--- Records for the task ---
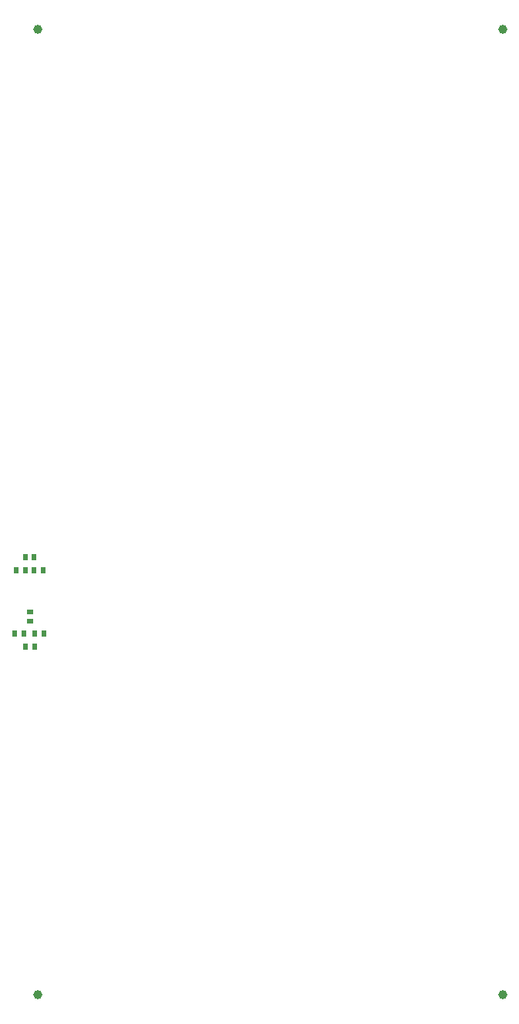
<source format=gbr>
G04 CAM350/DFMSTREAM V11.0 (Build 715) Date:  Fri Nov 02 14:57:21 2018 *
G04 Database: W:\PC Boards\VALTRONIC TECHNOLOGIES\VTC22567\CHECKPLOTS\MODIFIED.cam *
G04 Layer 18: PstBot *
%FSLAX25Y25*%
%MOIN*%
%SFA1.000B1.000*%

%MIA0B0*%
%IPPOS*%
%ADD11C,0.00098*%
%ADD18C,0.03937*%
%ADD125R,0.01969X0.02953*%
%ADD128R,0.02953X0.01969*%
%LNPstBot*%
%LPD*%
G54D11*
X346150Y296400D03*
G54D125*
X169221Y305652D03*
X173158D03*
X173945Y300140D03*
X177882D03*
X181819Y305652D03*
X177882D03*
X173748Y338526D03*
X177685D03*
X169811Y333014D03*
X173748D03*
X181622D03*
X177685D03*
G54D128*
X175914Y315101D03*
Y311164D03*
G54D18*
X380067Y149512D03*
X179280D03*
Y566835D03*
X380067D03*
M02*

</source>
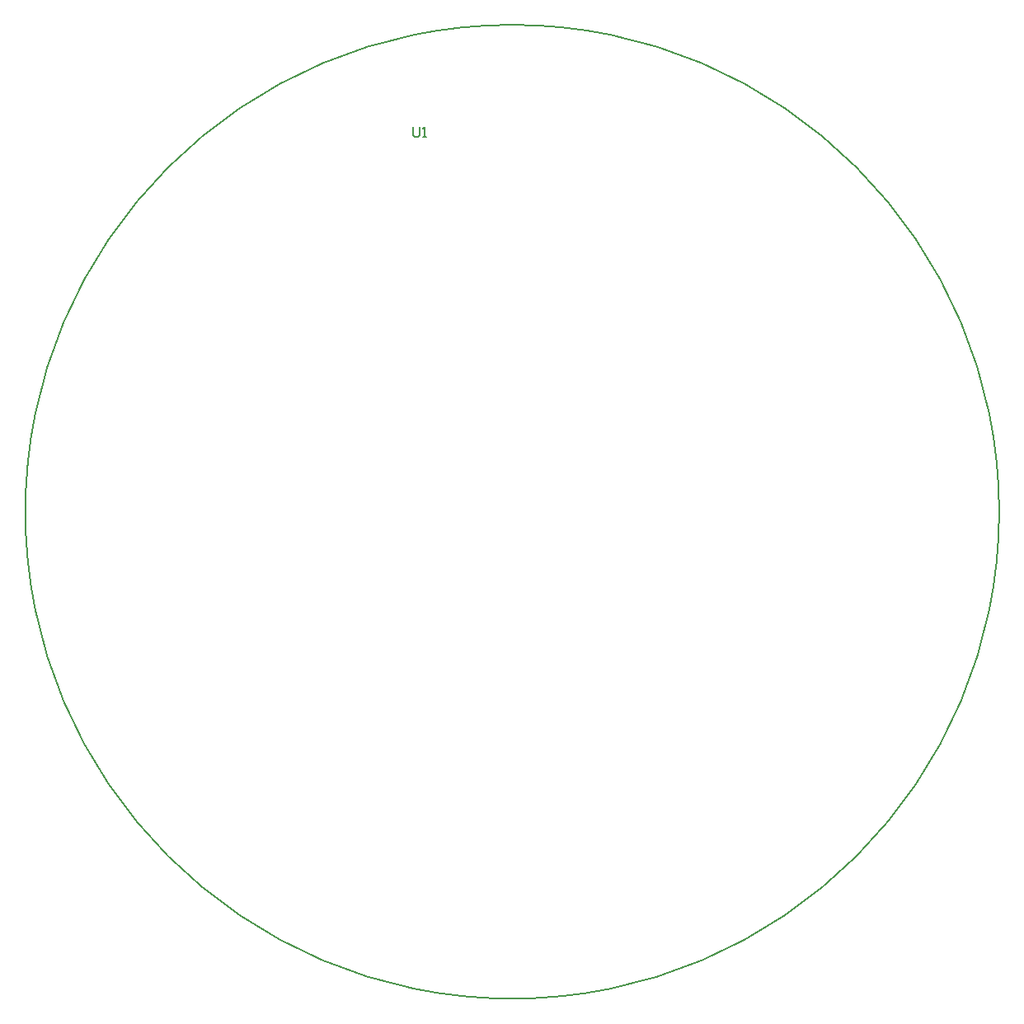
<source format=gm1>
G04*
G04 #@! TF.GenerationSoftware,Altium Limited,Altium Designer,20.0.13 (296)*
G04*
G04 Layer_Color=16711935*
%FSLAX44Y44*%
%MOMM*%
G71*
G01*
G75*
%ADD12C,0.2000*%
%ADD13C,0.1270*%
D12*
X3226690Y422910D02*
G03*
X3226690Y422910I-500000J0D01*
G01*
D13*
X2625140Y817877D02*
Y809413D01*
X2626833Y807720D01*
X2630218D01*
X2631911Y809413D01*
Y817877D01*
X2635297Y807720D02*
X2638682D01*
X2636989D01*
Y817877D01*
X2635297Y816184D01*
M02*

</source>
---
§ **Directive**:
Repeat each entry exactly as it appears; skip any picture.

§ **Solution to the exercise**:
<source format=gbr>
G04 CAM350/DFMSTREAM V11.0 (Build 715) Date:  Fri Nov 02 14:57:21 2018 *
G04 Database: W:\PC Boards\VALTRONIC TECHNOLOGIES\VTC22567\CHECKPLOTS\MODIFIED.cam *
G04 Layer 18: PstBot *
%FSLAX25Y25*%
%MOIN*%
%SFA1.000B1.000*%

%MIA0B0*%
%IPPOS*%
%ADD11C,0.00098*%
%ADD18C,0.03937*%
%ADD125R,0.01969X0.02953*%
%ADD128R,0.02953X0.01969*%
%LNPstBot*%
%LPD*%
G54D11*
X346150Y296400D03*
G54D125*
X169221Y305652D03*
X173158D03*
X173945Y300140D03*
X177882D03*
X181819Y305652D03*
X177882D03*
X173748Y338526D03*
X177685D03*
X169811Y333014D03*
X173748D03*
X181622D03*
X177685D03*
G54D128*
X175914Y315101D03*
Y311164D03*
G54D18*
X380067Y149512D03*
X179280D03*
Y566835D03*
X380067D03*
M02*

</source>
<source format=gm1>
G04*
G04 #@! TF.GenerationSoftware,Altium Limited,Altium Designer,20.0.13 (296)*
G04*
G04 Layer_Color=16711935*
%FSLAX44Y44*%
%MOMM*%
G71*
G01*
G75*
%ADD12C,0.2000*%
%ADD13C,0.1270*%
D12*
X3226690Y422910D02*
G03*
X3226690Y422910I-500000J0D01*
G01*
D13*
X2625140Y817877D02*
Y809413D01*
X2626833Y807720D01*
X2630218D01*
X2631911Y809413D01*
Y817877D01*
X2635297Y807720D02*
X2638682D01*
X2636989D01*
Y817877D01*
X2635297Y816184D01*
M02*

</source>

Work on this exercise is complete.